For the quarter, GE reported earnings of USD 0.15 per share on revenue of USD 23.36 Billion. Refinitiv analysts anticipated earnings of USD 0.11 per share on revenue of USD 22.93 Billion.
Despite GE’s third quarter performance, the Company still reported net earnings per share loss of USD 1.08. Nonetheless, on a GAAP-basis, GE’s earnings improved by 59% compared to the same quarter a year ago, while revenue remained flat.
In efforts to improve its financial position as well as strengthen its core business, GE began to sell assets to reduce its debt. During the quarter, GE sold the remainder of its common shares in Wabtec, which resulted in USD 1.6 Billion of net cash proceeds. Additionally, the Company also sold part of its stake in Baker Hughes, which resulted in USD 3 Billion of net cash proceeds.

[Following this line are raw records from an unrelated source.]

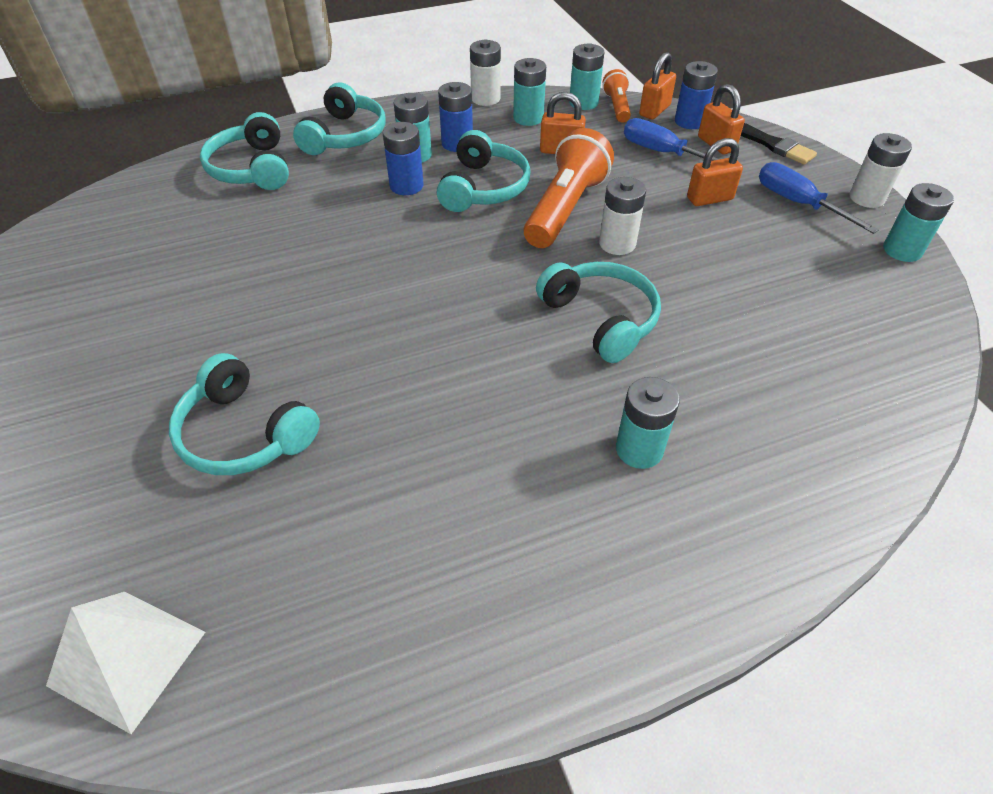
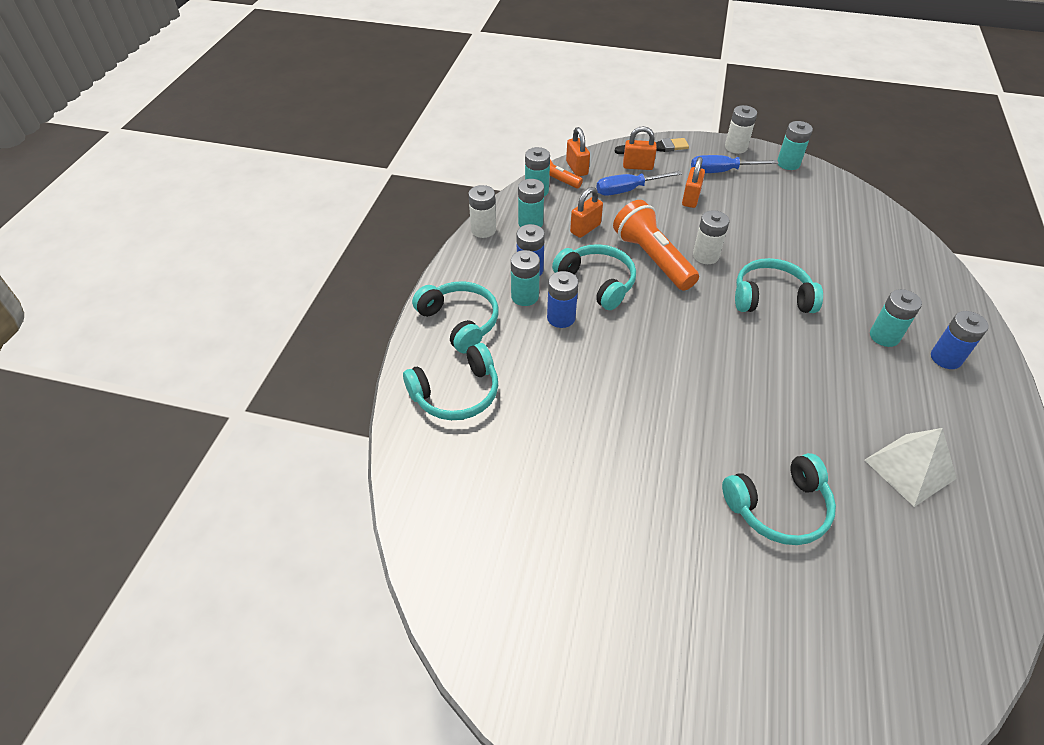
camera: 55 degrees left, 0 degrees up
(127, 658) = (946, 632): white pyramid -> white pyramid (909, 469)
(252, 168) = (456, 393): turquoise headphones -> turquoise headphones turned 45 degrees counterclockwise
(689, 121) = (603, 162): blue battery -> blue battery (946, 358)

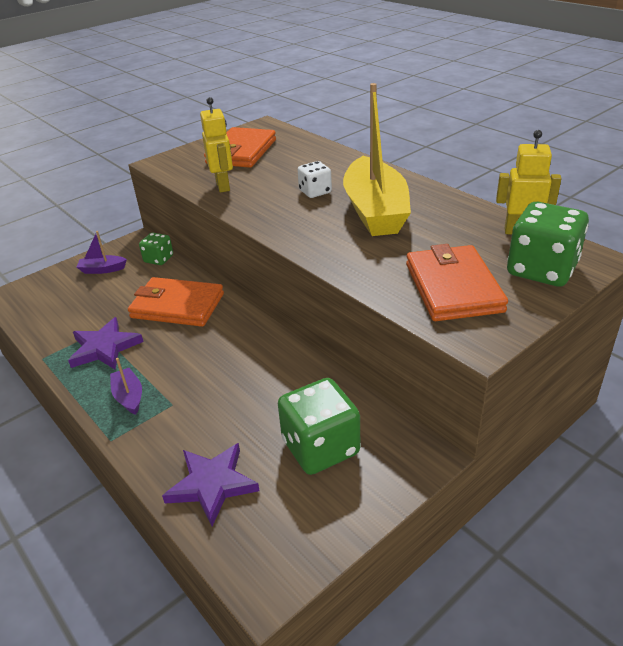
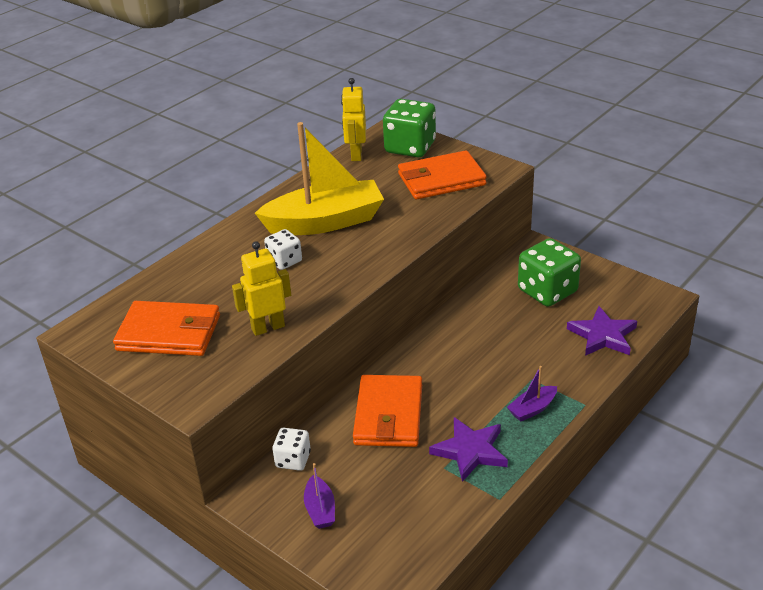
camera: 100 degrees left, 0 degrees up
(158, 259) = (293, 460): green dice -> white dice

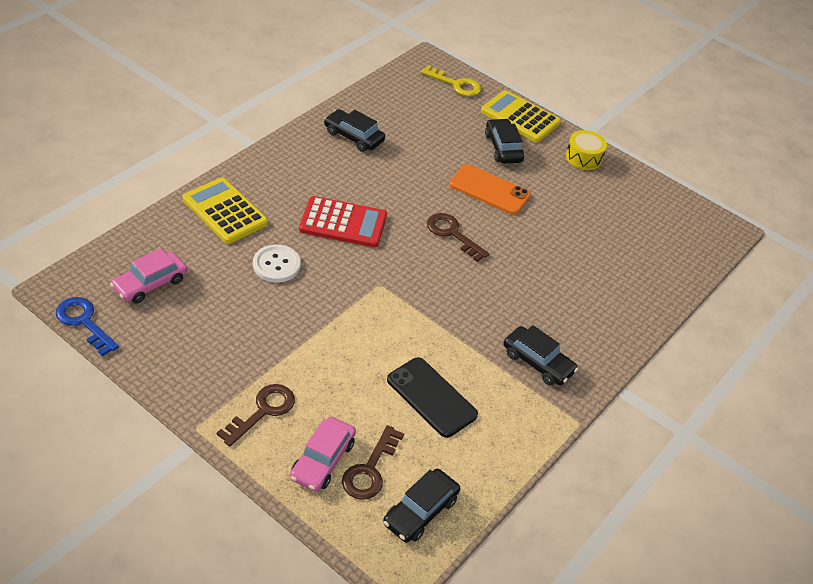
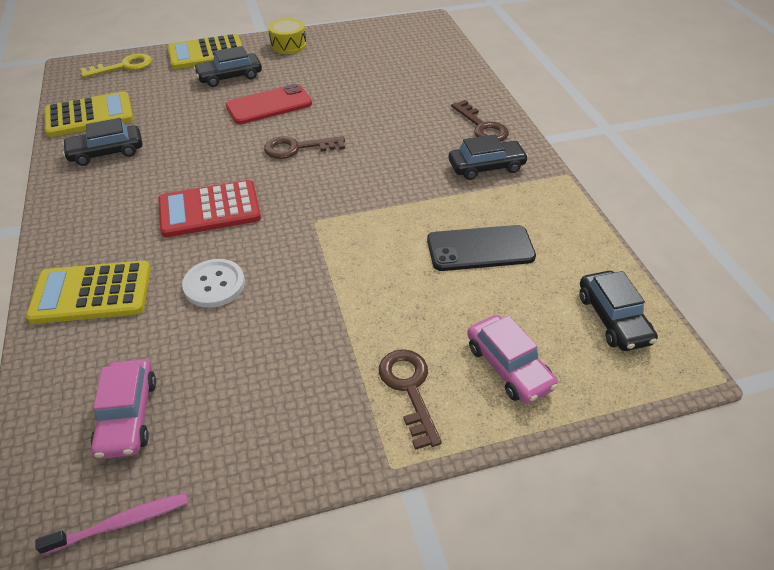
camera: 50 degrees left, 0 degrees up
(84, 322) = (121, 523): blue key -> pink toothbrush
(343, 223) = (209, 210): red calculator -> red calculator turned 150 degrees counterclockwise
(370, 470) = (542, 333): brown key -> brown key (482, 126)
(383, 103) = (89, 116): none -> yellow calculator
(489, 190) = (269, 105): orange phone -> red phone
(503, 148) = (229, 76): black car -> black car turned 45 degrees counterclockwise

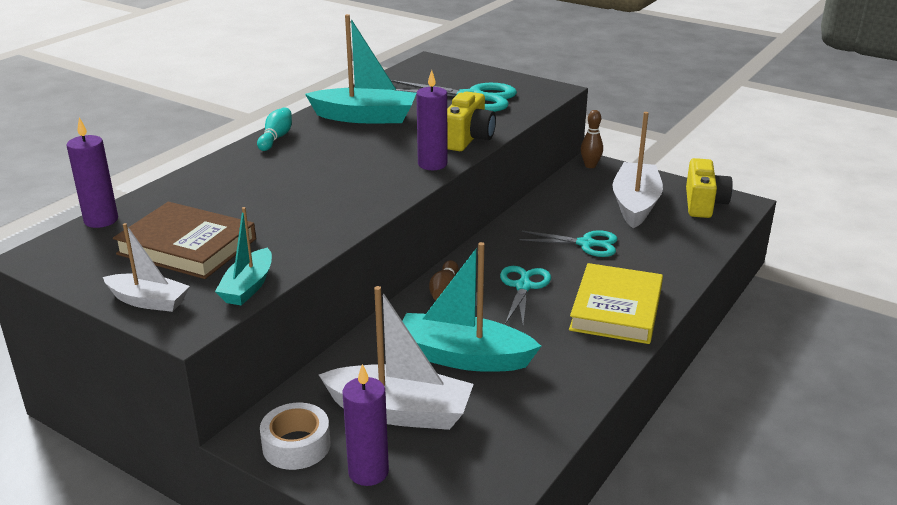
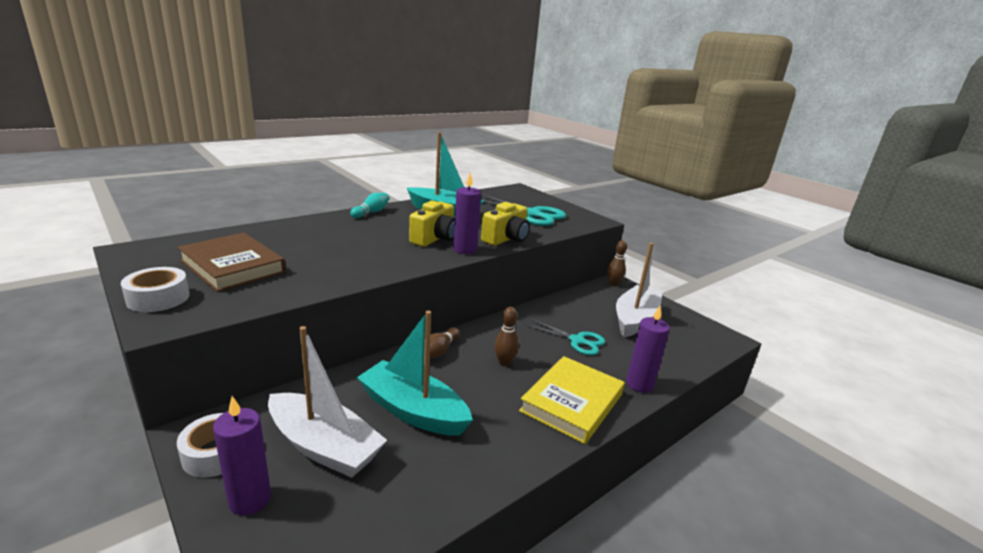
camera: 15 degrees right, 5 degrees down
(101, 220) = (199, 237): purple candle -> purple candle (639, 384)
(148, 301) = (158, 298): white boat -> white tape
(248, 287) = (240, 305): turquoise boat -> none
(523, 286) = (504, 362): turquoise scissors -> brown bowling pin
(703, 204) = (694, 331): yellow camera -> yellow camera (435, 238)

GE also completed more than USD 9 Billion of total industrial deleveraging actions, including completing a USD 5 Billion debt tender, repaying a portion of the intercompany loans from GE Capital, and announcing multiple changes related to U.S. pension benefits that GE expects will reduce its industrial net debt by USD 4 to USD 6 Billion through 2020.
The Company’s better-than-expected quarter was primarily led by its Renewable Energy and Aviation segments, however was offset by the decline in its Power unit. GE Renewable Energy reported revenues of USD 4.42 Billion, representing a 13% growth year-over-year, while its Aviation segment reported revenues of USD 8.1 Billion, increasing by 8% year-over-year.
GE’s Power segment reported revenues of USD 3.92 Billion, decreasing by 14% year-over-year. The sharp revenue drop was predominantly due to a 30% decline in orders for the segment.
“Our results reflect another quarter of progress in the transformation of GE. We are encouraged by our strong backlog, organic growth, margin expansion, and positive cash trajectory amidst global macro uncertainty. We are raising our Industrial free cash flow outlook again even with external headwinds from the 737 MAX and tariffs, and we are holding our adjusted EPS outlook despite reduced income from moving Baker Hughes to discontinued operations,” said GE Chairman and Chief Executive Officer H. Lawrence Culp, Jr.
GE revised its 2019 outlook and now expects more industrial free cash flow for the year. The Company is now expecting free cash flow in the range between 0 to USD 2 Billion. GE noted it expects industrial free cash flow to be in positive territory in 2020 with further acceleration in 2021.
Additionally, GE is forecasting adjusted earnings of USD 0.55 to USD 0.65 per share, while its industrial segment organic revenue is projected to grow around mid-single digits.